Еще через минуту голоса стали вполне различимыми. Теперь стало предельно ясно, что они не принадлежали ни детям (потому что дети не гуляют ночью по склонам с текущими вверх ручьями), ни взрослым (потому что взрослые не разговаривают как пластинки, если их проигрывать с удвоенной скоростью).
– Карлики! – вдруг доперло до питерца. – Карлики!
Взрослые с голосами детей.
Бакенщик даже отвечать не стал. Очень скоро все ответы они и так получат.
А пришедших от ручья стало не только слышно, но и видно. Нет, ни фигур, ни лиц никто не разглядел. Но по тропе, пробитой, видимо, животными, в их сторону двигалось нечто, представлявшее собой светящиеся шары, точнее, шарики, расположенные в ряд на высоте примерно полутора метров. И именно от них исходил этот раздраженный и озлобленный якобы детский лепет.
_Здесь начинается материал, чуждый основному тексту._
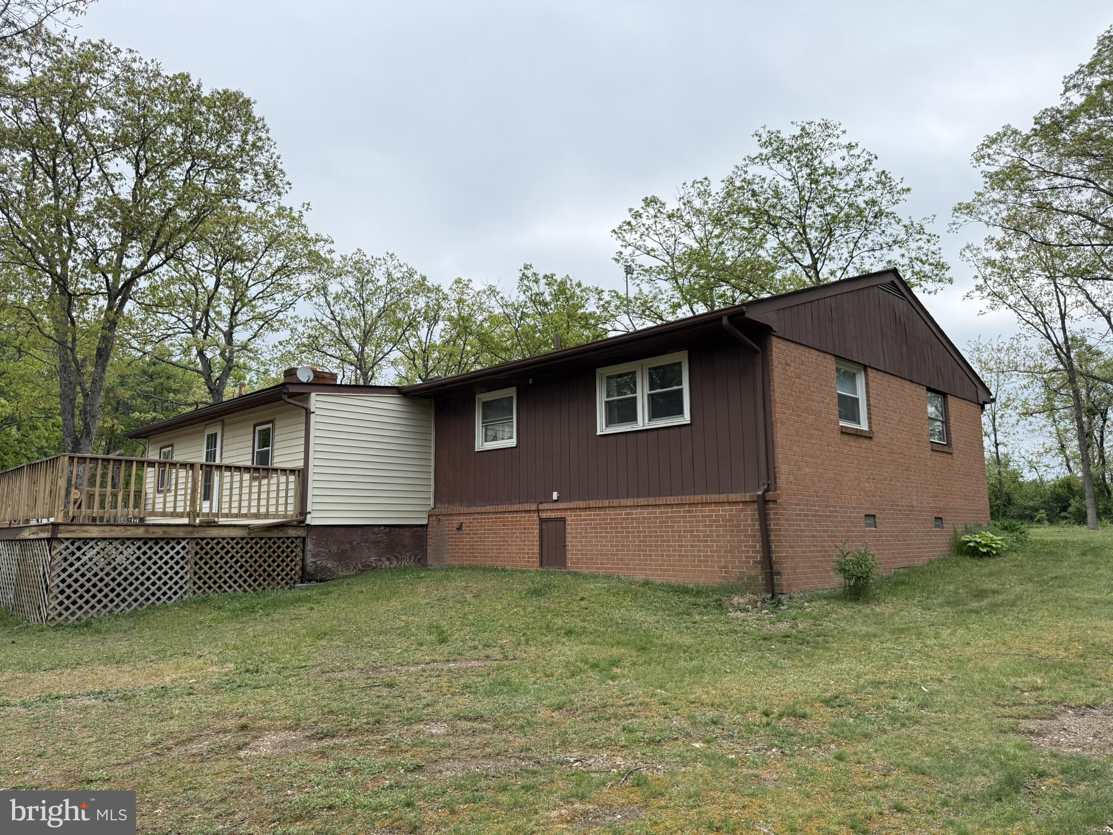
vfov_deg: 56.8
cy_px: 418
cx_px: 556
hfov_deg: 71.6
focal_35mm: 24
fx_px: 772
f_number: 1.78
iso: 100
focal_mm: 6.76
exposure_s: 1/2169
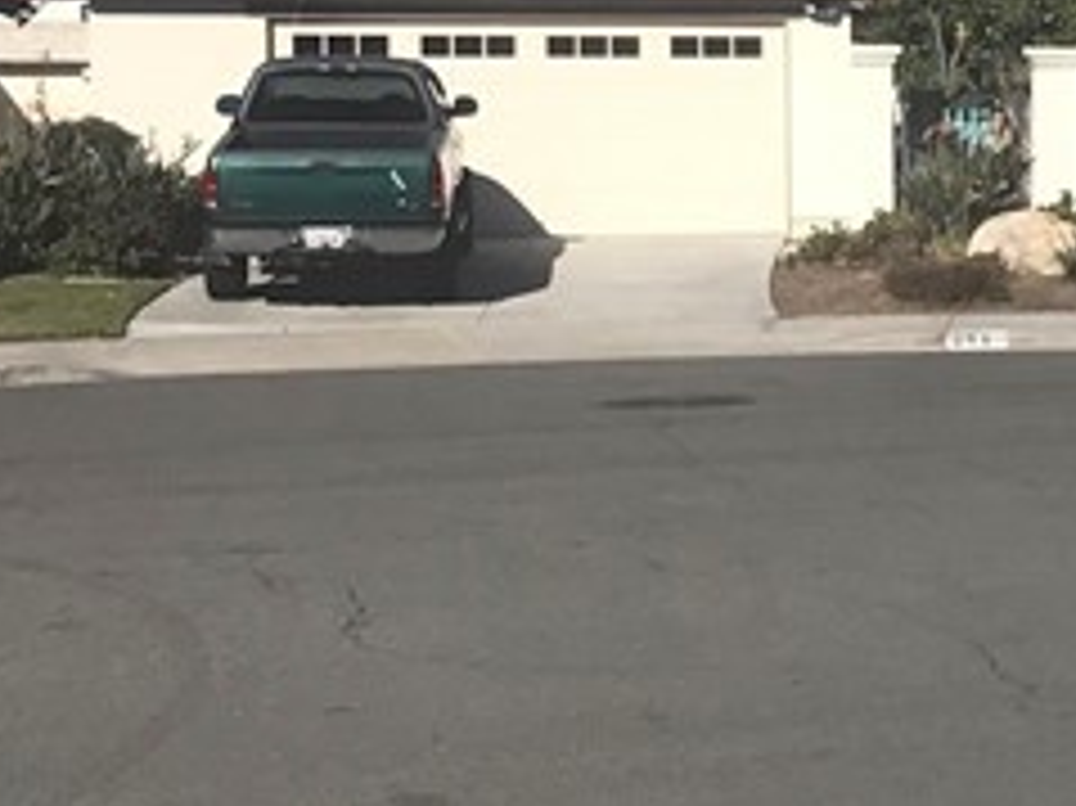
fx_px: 3728
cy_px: 320
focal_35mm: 120
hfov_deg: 15.3
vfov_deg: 12.3
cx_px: 1585
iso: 20
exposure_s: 1/3425
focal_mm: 3.99
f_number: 1.8
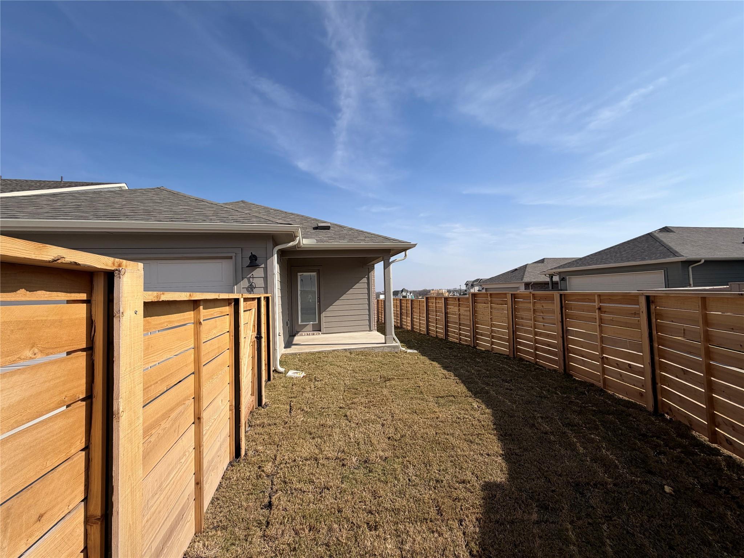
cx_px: 372
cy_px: 279
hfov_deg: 102.1
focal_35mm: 14
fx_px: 301
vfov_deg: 85.7
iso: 20
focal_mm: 2.22
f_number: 2.2
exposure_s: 1/1068
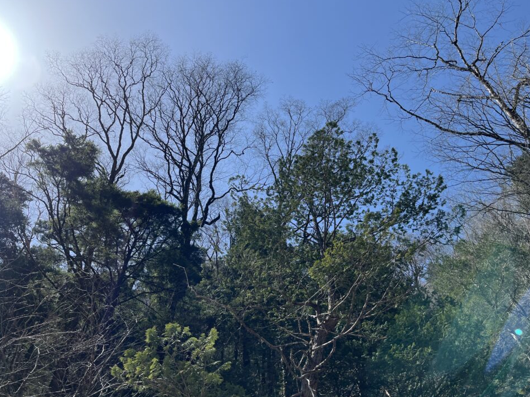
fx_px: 429
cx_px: 246
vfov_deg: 49.7
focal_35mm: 28
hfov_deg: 63.4
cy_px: 189
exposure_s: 1/2967
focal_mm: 5.1
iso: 50
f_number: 1.6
И это нечто – теперь уже несомненно – целенаправленно двигалось в их сторону, ворча и негодуя.
Вот теперь Бакенщику стало страшно. И все же страх его не затопил. Такие встречи были ожидаемой частью его непонятного Служения, и он был готов не сломиться – по крайней мере, душевно – под натиском этого нечто.
Валентин же, потерявший голову от разом охватившей его паники, просто схватил ружье и выстрелил в их сторону. Огоньки дернулись, их ряд потерял стройность, но только на считаные секунды, а потом так же размеренно направились дальше, к застывшим в ужасе людям.
– Всё! – заорал ученый и, не сдаваясь неведомому врагу, метнул в него бесценным «Зенитом». – Нам конец!
– Я так не думаю, – с трудом расцепил онемевшие губы Бакенщик. – Обойдется!
И действительно, обошлось. Огоньки поболтались около людей еще несколько минут, гнусные голоса усилились до максимума, а потом все как-то пошло на спад. И звуки утихли, и огни, вновь потеряв стройность, стали потихоньку меркнуть, а главное – удаляться от их шалаша.